Request → Return, unaltered, the records that begin with the line containing "Marzo, Junio, Abril, Mayo, Enero, Febrero" and run through the line containing "Reading left to right, transcribe this", including both of those lines.
------ The data
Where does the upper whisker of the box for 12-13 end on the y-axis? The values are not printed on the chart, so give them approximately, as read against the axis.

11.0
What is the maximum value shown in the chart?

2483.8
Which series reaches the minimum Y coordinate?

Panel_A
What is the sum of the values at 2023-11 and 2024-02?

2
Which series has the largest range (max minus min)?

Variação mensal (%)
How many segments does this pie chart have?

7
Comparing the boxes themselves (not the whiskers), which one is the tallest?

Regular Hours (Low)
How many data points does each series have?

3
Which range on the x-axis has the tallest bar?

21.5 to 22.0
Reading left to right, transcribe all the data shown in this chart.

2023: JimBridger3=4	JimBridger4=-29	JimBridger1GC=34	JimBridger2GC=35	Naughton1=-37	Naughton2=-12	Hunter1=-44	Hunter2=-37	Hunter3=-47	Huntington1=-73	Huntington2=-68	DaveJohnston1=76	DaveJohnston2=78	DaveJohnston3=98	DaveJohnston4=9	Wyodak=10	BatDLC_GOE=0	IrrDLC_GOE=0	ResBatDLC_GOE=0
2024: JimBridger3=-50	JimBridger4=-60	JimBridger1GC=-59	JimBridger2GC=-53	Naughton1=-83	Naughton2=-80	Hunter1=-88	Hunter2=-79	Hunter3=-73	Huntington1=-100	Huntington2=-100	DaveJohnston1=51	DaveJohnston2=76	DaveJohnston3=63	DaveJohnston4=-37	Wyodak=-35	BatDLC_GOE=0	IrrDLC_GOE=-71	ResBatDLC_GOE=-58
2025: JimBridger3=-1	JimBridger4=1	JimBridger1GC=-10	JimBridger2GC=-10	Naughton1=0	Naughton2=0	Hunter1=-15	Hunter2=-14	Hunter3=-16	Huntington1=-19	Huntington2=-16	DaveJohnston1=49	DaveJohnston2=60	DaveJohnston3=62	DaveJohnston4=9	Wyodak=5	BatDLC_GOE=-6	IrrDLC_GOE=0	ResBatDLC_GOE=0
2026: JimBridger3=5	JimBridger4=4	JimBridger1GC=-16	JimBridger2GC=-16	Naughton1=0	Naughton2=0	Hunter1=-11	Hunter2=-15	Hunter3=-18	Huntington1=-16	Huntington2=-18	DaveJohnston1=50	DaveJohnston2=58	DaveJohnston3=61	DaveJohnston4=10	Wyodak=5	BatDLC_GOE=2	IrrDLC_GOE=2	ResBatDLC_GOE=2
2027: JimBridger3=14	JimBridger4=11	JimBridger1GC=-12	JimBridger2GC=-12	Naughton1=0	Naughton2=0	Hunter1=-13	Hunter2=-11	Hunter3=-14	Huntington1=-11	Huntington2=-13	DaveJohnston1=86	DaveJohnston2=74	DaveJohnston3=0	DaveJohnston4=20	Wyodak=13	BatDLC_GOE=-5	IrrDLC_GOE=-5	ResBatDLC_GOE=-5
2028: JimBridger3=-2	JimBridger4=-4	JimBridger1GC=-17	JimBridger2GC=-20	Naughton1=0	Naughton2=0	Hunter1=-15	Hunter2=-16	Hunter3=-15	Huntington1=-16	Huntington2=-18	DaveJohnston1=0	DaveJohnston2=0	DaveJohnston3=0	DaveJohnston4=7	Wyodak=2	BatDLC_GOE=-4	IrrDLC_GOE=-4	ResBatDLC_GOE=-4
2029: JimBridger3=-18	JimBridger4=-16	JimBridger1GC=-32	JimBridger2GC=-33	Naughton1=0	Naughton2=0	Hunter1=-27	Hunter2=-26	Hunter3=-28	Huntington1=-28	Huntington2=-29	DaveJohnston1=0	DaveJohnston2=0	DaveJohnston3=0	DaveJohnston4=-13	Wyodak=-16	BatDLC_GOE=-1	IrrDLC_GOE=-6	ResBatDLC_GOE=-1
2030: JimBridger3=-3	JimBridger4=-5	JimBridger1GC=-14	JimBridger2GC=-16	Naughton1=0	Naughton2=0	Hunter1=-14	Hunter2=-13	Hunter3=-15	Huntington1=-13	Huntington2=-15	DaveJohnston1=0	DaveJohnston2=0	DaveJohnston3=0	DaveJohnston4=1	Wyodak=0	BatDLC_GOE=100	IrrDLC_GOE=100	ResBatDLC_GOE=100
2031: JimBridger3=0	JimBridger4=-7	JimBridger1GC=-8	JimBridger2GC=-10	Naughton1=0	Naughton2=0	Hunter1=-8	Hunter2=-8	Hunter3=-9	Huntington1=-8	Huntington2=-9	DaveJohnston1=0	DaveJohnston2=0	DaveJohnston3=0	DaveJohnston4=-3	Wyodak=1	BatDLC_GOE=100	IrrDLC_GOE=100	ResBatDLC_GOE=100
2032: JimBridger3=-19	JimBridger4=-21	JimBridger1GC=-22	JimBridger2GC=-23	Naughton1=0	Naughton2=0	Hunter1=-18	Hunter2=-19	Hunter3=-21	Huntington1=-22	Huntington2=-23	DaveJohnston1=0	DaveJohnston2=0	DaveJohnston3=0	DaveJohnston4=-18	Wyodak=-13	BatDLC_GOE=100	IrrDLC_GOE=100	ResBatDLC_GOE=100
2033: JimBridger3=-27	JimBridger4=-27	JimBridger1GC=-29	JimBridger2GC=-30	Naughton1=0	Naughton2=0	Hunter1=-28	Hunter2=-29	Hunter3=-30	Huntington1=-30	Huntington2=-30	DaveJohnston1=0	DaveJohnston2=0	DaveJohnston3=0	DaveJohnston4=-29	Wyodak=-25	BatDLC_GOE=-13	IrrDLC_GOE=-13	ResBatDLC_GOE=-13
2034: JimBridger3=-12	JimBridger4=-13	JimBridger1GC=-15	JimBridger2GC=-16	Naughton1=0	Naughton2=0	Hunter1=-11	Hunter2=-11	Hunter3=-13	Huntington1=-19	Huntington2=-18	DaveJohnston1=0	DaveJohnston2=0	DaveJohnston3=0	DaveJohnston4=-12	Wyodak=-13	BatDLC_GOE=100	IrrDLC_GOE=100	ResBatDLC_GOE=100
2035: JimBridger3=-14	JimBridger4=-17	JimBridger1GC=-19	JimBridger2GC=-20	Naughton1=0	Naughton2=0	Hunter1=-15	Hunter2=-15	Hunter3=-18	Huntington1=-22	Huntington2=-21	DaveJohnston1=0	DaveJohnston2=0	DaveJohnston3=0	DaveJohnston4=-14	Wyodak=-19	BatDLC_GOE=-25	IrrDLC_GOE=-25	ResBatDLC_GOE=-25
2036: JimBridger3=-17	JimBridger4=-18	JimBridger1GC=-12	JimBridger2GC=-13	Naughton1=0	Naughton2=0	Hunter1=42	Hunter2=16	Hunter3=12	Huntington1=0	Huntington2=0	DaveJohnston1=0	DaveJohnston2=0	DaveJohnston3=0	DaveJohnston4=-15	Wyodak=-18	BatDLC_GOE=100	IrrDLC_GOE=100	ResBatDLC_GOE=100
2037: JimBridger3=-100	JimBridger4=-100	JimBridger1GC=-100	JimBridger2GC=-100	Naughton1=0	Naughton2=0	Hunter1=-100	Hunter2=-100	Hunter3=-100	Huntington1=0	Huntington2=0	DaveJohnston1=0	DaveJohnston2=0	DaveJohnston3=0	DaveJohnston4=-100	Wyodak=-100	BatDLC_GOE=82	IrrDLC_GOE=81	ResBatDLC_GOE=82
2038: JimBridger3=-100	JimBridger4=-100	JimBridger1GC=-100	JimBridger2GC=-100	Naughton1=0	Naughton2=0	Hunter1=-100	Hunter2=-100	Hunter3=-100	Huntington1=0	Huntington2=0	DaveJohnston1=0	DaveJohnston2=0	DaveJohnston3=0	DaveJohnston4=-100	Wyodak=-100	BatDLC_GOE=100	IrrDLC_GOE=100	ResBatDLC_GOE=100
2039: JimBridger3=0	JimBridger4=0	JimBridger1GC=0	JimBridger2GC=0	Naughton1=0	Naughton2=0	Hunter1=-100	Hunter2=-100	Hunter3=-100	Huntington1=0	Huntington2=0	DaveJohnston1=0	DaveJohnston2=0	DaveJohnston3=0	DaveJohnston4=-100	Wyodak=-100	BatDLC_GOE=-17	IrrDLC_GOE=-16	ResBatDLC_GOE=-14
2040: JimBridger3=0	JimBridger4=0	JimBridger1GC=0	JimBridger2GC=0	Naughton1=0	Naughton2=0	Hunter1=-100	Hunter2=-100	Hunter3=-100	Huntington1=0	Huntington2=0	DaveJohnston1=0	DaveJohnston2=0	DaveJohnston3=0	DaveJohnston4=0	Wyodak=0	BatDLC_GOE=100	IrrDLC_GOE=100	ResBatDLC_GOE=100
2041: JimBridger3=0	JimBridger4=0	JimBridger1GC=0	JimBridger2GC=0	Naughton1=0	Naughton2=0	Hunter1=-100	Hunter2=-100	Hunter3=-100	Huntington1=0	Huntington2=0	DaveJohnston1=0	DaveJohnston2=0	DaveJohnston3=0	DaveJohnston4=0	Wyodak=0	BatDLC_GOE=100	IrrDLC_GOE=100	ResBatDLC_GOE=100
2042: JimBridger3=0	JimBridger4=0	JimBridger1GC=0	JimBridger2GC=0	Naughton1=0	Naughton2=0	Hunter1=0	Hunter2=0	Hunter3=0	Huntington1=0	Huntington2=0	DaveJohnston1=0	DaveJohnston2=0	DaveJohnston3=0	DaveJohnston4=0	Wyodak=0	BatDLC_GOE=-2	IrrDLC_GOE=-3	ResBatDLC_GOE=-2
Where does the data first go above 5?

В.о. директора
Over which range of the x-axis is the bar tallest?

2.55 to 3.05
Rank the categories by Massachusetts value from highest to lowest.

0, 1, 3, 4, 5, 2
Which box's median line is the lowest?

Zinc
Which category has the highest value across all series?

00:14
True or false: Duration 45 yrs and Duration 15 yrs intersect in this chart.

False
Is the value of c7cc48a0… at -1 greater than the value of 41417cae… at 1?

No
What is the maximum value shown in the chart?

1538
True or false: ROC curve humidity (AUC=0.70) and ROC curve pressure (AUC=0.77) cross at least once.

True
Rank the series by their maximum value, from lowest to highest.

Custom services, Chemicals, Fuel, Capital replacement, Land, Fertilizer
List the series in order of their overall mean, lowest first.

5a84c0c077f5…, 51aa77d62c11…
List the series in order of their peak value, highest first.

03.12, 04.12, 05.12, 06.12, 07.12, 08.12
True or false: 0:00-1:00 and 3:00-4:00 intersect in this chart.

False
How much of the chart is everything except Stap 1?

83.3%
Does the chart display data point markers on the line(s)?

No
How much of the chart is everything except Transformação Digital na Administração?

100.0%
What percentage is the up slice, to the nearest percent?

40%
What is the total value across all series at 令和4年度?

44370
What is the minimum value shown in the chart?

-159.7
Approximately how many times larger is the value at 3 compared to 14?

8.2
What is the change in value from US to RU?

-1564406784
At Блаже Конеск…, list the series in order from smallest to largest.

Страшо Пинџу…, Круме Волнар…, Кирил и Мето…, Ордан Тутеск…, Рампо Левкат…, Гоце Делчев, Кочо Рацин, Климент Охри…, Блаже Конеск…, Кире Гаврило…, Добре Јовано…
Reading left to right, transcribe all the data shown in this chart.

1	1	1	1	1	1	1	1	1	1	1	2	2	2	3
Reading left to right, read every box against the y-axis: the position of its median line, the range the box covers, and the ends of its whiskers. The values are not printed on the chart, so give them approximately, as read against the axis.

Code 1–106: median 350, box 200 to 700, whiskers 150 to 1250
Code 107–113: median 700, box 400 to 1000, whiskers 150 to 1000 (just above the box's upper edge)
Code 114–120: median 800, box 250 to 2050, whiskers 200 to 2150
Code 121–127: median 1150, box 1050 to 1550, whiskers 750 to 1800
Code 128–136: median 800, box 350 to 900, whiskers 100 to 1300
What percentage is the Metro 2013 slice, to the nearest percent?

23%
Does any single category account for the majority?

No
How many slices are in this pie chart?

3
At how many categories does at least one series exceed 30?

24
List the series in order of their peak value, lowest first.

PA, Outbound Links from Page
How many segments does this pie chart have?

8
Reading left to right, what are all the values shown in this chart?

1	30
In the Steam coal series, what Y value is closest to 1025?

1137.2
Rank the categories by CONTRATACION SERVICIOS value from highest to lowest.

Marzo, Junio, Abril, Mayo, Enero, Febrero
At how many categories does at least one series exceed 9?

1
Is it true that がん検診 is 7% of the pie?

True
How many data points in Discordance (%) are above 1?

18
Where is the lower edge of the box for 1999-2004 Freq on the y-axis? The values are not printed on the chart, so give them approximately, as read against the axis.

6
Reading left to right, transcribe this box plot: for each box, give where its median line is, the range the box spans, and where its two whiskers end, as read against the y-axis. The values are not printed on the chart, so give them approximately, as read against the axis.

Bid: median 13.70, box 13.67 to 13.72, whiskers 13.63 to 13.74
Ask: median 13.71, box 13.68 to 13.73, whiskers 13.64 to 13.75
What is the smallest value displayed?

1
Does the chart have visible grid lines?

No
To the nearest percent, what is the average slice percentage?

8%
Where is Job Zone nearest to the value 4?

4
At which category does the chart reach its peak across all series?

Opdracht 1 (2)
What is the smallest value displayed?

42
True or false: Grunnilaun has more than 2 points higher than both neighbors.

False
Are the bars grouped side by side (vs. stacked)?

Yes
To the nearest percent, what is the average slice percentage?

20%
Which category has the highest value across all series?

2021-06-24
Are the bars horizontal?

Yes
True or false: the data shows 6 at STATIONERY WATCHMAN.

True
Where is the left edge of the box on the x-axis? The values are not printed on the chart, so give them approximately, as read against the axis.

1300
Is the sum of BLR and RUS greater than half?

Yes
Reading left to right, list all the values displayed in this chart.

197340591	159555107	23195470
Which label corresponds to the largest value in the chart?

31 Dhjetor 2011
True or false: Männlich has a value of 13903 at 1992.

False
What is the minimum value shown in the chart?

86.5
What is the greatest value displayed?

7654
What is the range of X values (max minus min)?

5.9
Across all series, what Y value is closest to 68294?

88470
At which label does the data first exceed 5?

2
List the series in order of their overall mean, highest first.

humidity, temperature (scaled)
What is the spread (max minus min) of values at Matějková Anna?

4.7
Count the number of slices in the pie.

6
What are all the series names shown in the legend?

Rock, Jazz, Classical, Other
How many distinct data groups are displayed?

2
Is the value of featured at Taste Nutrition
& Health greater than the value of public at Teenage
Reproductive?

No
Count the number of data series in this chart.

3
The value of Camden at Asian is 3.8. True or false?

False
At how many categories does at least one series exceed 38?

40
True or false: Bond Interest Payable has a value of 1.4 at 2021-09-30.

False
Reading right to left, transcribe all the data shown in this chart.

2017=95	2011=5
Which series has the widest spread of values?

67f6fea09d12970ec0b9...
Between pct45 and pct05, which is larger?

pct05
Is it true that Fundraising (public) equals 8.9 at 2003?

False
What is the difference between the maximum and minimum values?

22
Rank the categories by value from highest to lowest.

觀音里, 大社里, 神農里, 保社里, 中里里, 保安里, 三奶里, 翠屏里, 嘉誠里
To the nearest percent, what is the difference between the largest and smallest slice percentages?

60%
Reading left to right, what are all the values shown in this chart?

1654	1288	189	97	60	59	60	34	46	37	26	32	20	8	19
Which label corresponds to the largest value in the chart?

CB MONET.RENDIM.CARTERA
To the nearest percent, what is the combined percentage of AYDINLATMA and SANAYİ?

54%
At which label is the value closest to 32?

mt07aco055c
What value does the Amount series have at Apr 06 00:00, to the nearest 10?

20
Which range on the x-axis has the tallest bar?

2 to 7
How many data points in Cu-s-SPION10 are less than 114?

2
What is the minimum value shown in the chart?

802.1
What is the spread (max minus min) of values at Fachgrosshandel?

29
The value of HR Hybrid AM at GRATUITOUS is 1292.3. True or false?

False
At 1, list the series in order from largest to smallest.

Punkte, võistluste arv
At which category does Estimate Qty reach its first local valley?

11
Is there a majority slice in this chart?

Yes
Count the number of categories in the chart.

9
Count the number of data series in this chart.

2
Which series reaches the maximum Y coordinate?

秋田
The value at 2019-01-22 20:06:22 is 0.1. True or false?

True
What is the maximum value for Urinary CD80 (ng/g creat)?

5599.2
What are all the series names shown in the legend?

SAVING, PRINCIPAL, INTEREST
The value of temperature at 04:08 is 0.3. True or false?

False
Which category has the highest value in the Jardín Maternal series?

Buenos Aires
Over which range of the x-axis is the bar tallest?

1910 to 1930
------------
Exercise answer →
Marzo, Junio, Abril, Mayo, Enero, Febrero
At how many categories does at least one series exceed 9?

1
Is it true that がん検診 is 7% of the pie?

True
How many data points in Discordance (%) are above 1?

18
Where is the lower edge of the box for 1999-2004 Freq on the y-axis? The values are not printed on the chart, so give them approximately, as read against the axis.

6
Reading left to right, transcribe this box plot: for each box, give where its median line is, the range the box spans, and where its two whiskers end, as read against the y-axis. The values are not printed on the chart, so give them approximately, as read against the axis.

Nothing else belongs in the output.